When you’re seeking a mentor-mentee relationship, look for professors, classmates, supervisors, judges, or others whom you admire or whose point of view you value. Also, aim for a diverse panel of mentors who will have different strengths and weaknesses. Some mentorships start organically with very little work by you or your mentor, but other times, you must actively pursue the mentor and explicitly ask for your mentor to help you—telling him or her what that means to you. Also, like all relationships, mentorships ebb and flow and may develop a different dynamic or even end. That’s OK because if you have multiple mentors, the support of your collective mentorship pool will remain fairly constant.

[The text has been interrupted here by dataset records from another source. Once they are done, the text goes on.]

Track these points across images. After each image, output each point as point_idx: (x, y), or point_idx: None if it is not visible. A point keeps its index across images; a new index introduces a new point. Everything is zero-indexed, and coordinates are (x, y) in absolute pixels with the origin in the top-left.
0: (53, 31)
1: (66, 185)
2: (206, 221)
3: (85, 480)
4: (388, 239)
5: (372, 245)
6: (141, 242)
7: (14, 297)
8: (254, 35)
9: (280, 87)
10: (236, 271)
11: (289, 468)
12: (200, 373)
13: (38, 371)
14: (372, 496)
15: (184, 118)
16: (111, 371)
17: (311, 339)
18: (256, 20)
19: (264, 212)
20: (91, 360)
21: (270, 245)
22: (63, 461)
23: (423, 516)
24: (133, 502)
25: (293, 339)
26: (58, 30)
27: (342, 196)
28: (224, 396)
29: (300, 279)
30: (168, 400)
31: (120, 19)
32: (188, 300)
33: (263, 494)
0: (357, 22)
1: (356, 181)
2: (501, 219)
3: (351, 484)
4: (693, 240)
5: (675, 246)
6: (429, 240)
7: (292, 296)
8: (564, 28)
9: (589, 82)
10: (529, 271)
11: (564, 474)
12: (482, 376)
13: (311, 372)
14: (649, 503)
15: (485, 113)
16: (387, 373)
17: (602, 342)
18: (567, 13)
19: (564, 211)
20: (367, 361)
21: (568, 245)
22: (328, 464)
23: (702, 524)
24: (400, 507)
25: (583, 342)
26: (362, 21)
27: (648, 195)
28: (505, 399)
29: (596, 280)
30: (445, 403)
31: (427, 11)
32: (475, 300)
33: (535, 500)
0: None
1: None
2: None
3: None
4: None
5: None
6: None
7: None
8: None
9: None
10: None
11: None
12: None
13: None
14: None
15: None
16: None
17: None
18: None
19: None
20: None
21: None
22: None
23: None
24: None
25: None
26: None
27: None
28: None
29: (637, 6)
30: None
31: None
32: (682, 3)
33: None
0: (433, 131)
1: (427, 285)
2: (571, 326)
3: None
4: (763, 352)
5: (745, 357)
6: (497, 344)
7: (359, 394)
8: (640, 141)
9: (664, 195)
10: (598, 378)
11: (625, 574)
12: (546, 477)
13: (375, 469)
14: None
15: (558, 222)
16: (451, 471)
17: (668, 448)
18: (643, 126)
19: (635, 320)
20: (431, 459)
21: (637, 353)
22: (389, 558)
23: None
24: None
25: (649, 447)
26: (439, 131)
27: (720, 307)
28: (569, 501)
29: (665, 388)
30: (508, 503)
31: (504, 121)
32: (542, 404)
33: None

4. Make Your Own Happiness
As a law student, you have less free time than you did before law school, but that doesn’t mean that you should give up the things that keep you sane and bring you joy, such as hobbies and extracurricular activities. Instead, make sure that you find time to continue doing those things, perhaps by finding ways to integrate into your law school experience working out, talking with friends, watching movies, reading books, playing video games, or whatever you enjoy. Before law school, I ran marathons, and while I didn’t run as many miles during law school, I met friends for runs and we’d socialize and work out together. There will be days that are really, really tough and you’ll think about quitting or not doing your best, but there should be just as many instances of solace and cheer because you decided to attend law school and become an attorney. To use the words of one of the judges for whom I clerked, “No one is as concerned with your happiness as you are.” So make your own happiness a priority!

5. Establish Your Brand
You must start consciously and deliberately deciding on your “brand” as a member of the legal community. Choose at least three words that you would like others to use to describe you—mine are authentic, responsible, and integrous—and make sure that what you do and say furthers those descriptors. Your branding starts the day that you arrive at law school, whether for orientation or your first day of class. Your reputation is a blank slate as a law student and will develop based on how your classmates and others perceive you. The legal community is small, and one day not too far in the future, your classmates will be your colleagues, and what they think about you will spread through your legal community. Make sure that what they say matches what you aspire for them to say. Do this and when you start to practice, you’ll be on the road to success!

Lauren Lake is the law clerk to the Honorable A. David Copperthite on the U.S. District Court for the District of Maryland in Baltimore, Maryland.